Bulletproof coffee, also known as keto Coffee Recipes, is claimed to improve mental clarity and help you reach ketosis. It is also said to be effective in preventing altitude sickness, and giving you energy for death-defying climbs. If your hobbies don’t involve climbing to new heights often, you might be better off with another type of caffeine. This is why bulletproof coffee may not be as good as it seems.

What is the point of keto coffee?

Bulletproof coffee or Keto coffee has been making waves in gyms and social media for many years. It is not hard to believe that the idea was born out of a Silicon Valley investor Dave Asprey, who had drank Tibetan Yak Butter Tea while climbing the Himalayan mountain peaks. Bulletproof coffee was born from his idea. It’s made with organic coffee, MCT coconut oil, grass-fed butter, and organic coffee. This is a popular way of starting the day on the keto high-fat, low carb diet. Keto coffee can be made with the same ingredients, but you may add collagen powder.

Is it really healthy?

Coconut oil and butter from grass-fed cows are high in saturated fat. While there are some health benefits to CLA’s (conjugated Linoleic Acids) in grass-fed butter, unsaturated fats such as those from nuts, avocados, and fish have more benefits.
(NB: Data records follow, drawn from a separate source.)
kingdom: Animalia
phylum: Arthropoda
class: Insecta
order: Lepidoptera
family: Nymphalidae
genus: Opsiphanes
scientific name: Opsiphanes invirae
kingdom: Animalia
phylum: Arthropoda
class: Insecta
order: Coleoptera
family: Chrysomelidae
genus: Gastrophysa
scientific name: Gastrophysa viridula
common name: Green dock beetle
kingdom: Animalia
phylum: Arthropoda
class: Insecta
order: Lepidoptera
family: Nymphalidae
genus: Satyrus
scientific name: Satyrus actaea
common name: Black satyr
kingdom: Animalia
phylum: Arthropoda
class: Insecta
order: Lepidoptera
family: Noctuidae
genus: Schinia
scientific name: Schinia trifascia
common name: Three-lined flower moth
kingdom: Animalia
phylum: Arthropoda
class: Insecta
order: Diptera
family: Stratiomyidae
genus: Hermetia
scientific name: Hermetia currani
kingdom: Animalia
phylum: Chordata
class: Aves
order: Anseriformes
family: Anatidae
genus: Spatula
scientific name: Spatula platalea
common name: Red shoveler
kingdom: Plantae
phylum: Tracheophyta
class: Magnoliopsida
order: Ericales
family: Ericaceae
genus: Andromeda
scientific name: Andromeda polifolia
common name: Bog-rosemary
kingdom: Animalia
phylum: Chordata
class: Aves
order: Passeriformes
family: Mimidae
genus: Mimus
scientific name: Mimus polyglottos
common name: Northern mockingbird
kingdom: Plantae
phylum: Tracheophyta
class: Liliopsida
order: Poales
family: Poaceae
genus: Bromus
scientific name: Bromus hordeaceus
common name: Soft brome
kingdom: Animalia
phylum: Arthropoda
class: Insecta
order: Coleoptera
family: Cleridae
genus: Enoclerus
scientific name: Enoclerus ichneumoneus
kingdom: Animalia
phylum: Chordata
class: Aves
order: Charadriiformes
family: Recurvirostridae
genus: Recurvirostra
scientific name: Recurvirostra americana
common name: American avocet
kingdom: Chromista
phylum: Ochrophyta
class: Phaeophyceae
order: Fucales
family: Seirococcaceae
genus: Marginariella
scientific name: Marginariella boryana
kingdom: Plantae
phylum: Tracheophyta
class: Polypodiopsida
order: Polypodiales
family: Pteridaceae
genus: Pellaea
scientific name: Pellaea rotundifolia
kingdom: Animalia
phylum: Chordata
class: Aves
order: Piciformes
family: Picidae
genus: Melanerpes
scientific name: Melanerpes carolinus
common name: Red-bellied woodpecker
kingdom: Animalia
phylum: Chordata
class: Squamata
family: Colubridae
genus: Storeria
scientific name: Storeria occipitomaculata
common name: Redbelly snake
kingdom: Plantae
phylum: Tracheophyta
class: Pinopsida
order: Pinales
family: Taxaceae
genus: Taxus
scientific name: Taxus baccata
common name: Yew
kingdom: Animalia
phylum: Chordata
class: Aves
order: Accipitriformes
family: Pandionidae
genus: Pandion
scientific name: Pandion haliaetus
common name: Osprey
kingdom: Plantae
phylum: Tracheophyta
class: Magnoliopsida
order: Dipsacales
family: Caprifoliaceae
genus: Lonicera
Keto coffee can be detrimental to good nutrition. High-fat coffee can be sipped as a substitute for breakfast. This means that your brain and body are missing important nutrients from foods rich in protein, fiber, antioxidants, and carbohydrates. Bulletproof coffee drinkers may believe that caffeine is enough to stimulate their brains, but MIND Diet researchers say that carbs and certain phytonutrients are what nourish and maintain the brain’s sharpness.

Then there’s the matter of calories. If you drink a keto coffee with 450 calories, it’s a great way to gain some weight.

What should I drink instead?

Here are four ways dietitians recommend to get your caffeine fix if you don’t want to quit bulletproof coffee but still want to cut down on sugar and carbs.

Low-Carb Latte: Make your cafe latte using Fairlife ultra-filtered milk, which is lower in carbs. Ultra-filtering milk through multiple sieves allows dairies to remove more carbohydrate molecules, which are smaller than protein molecules. Real milk is naturally richer in protein, but also contains nine essential nutrients like potassium and calcium.

Coffee and muffins – It’s possible. Low-Carb Blueberry Muffins are low in calories and contain 11 grams of plant-based proteins. A happy morning is made of good nutrition and coffee.